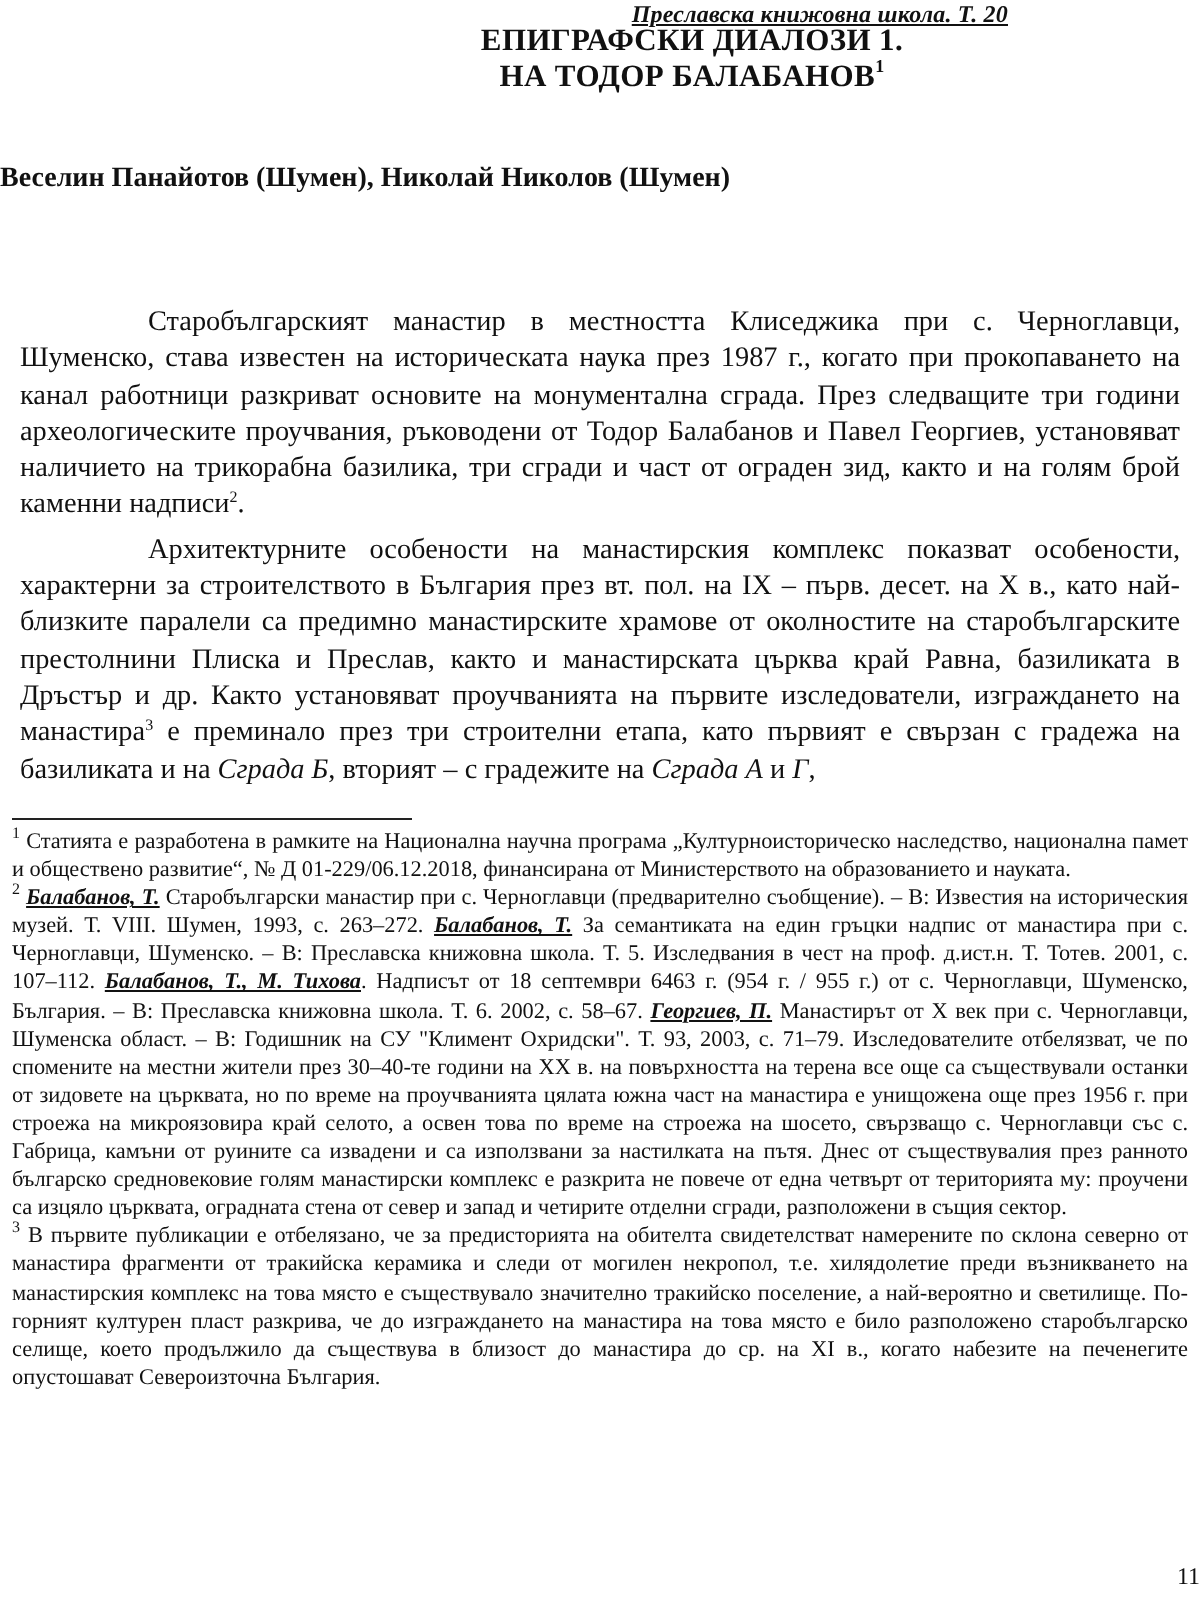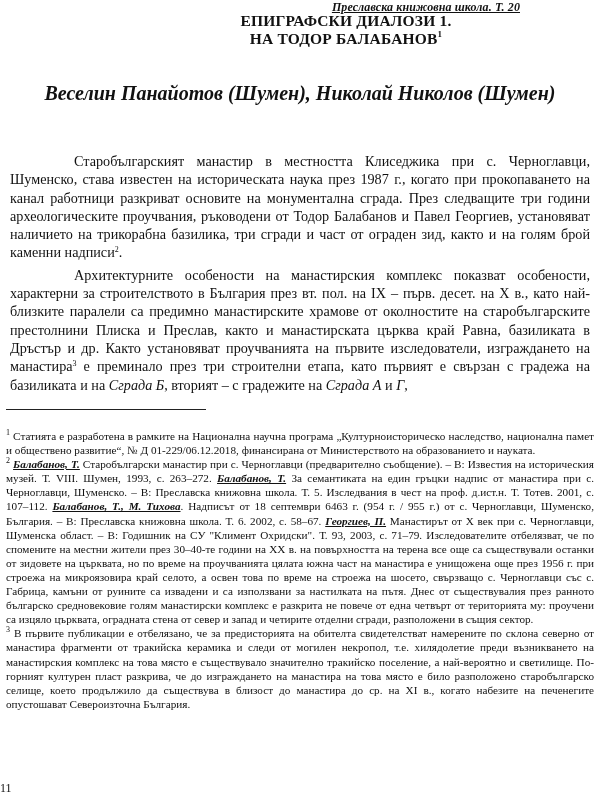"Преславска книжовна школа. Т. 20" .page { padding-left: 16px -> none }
*****
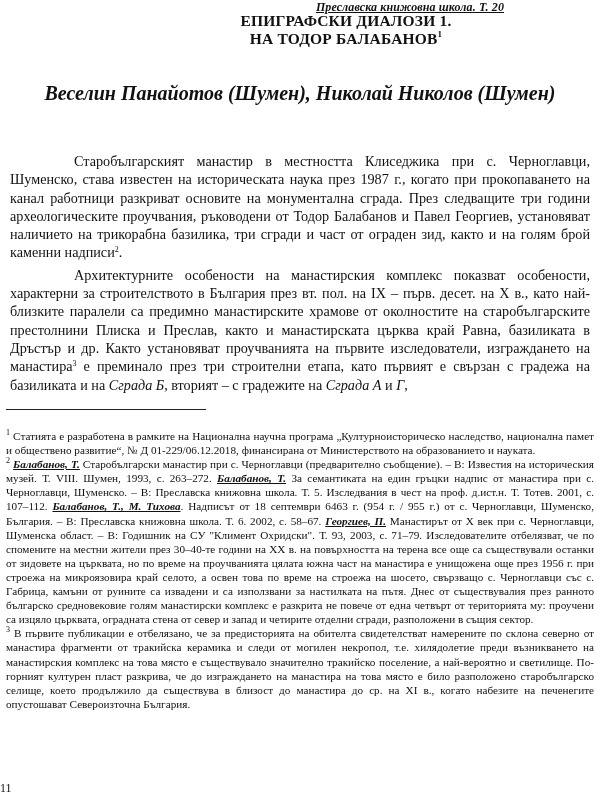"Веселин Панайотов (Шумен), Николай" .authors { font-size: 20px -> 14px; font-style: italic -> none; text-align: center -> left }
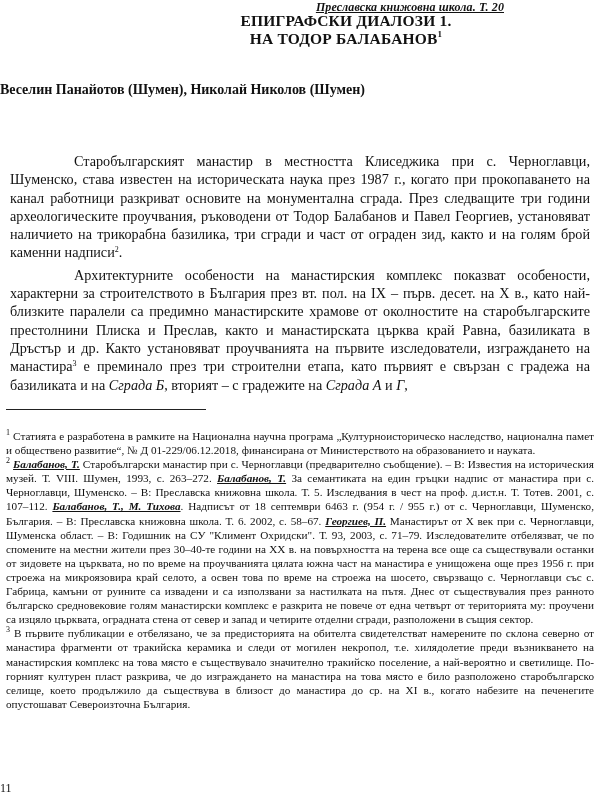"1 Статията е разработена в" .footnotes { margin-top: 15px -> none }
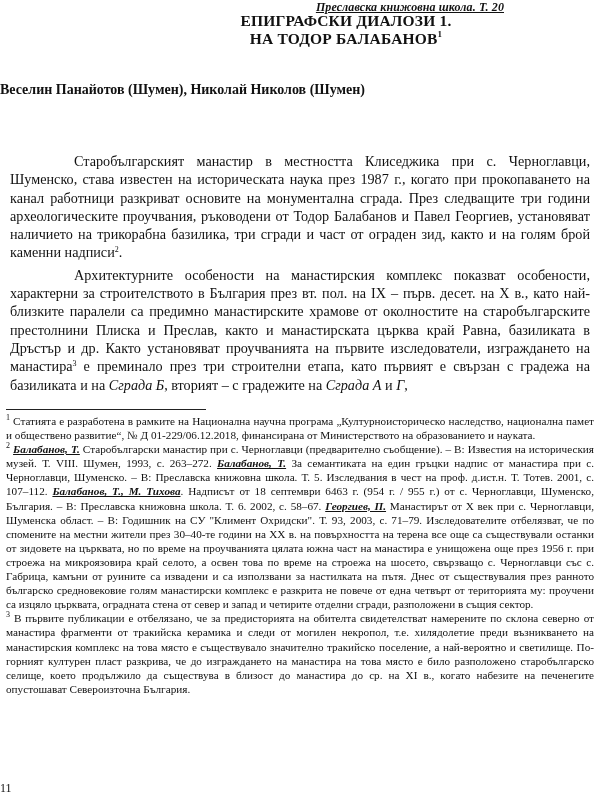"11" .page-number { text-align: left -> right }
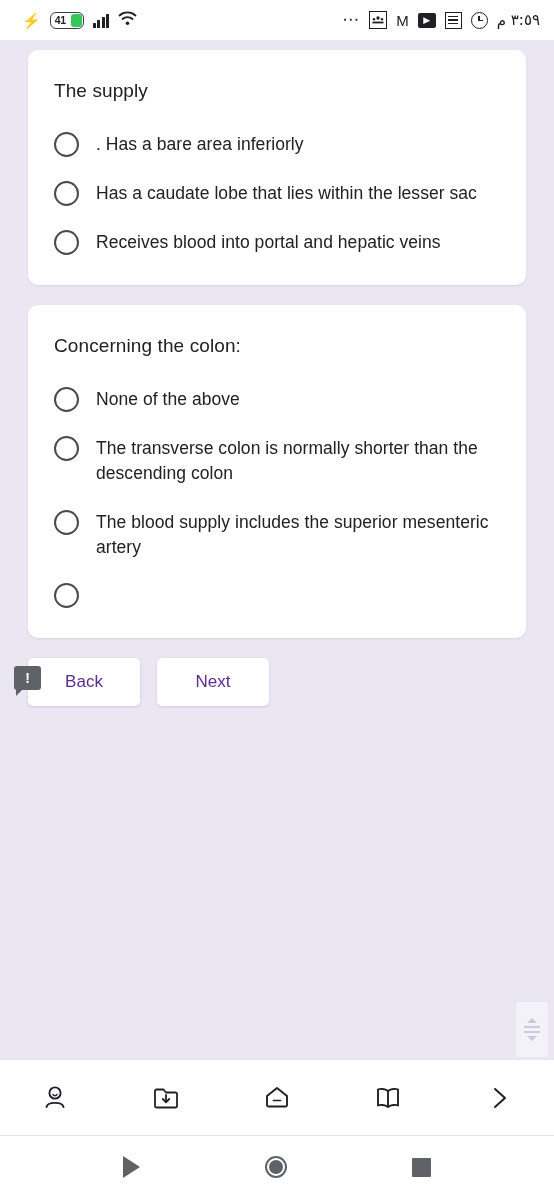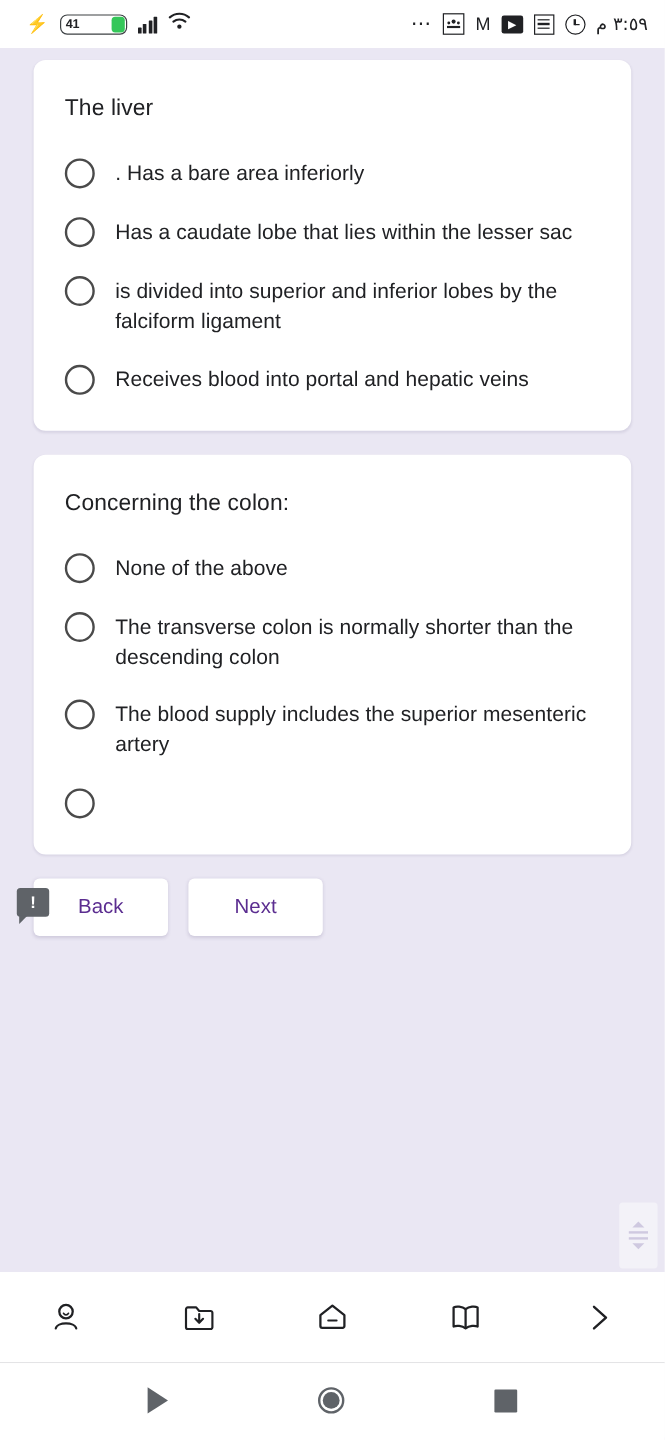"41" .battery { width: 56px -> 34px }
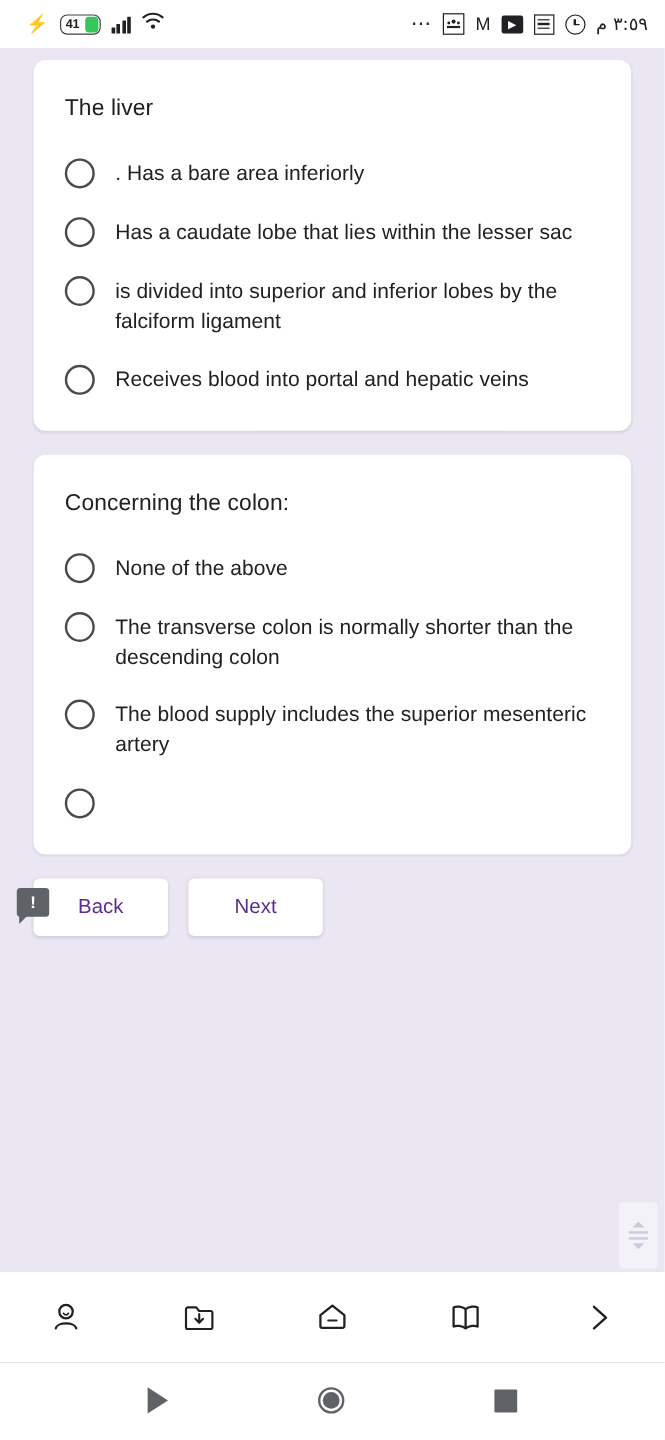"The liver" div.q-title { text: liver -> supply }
*****
= EXERCISE =
Starting with the line above that holds "Статията е разработена", restate each line word for word up to and including the line that holds "text: liver ->". Drop the pictures.

= PROBLEM SOLUTION =
"1 Статията е разработена в" .footnotes { margin-top: 15px -> none }
"11" .page-number { text-align: left -> right }
"41" .battery { width: 56px -> 34px }
"The liver" div.q-title { text: liver -> supply }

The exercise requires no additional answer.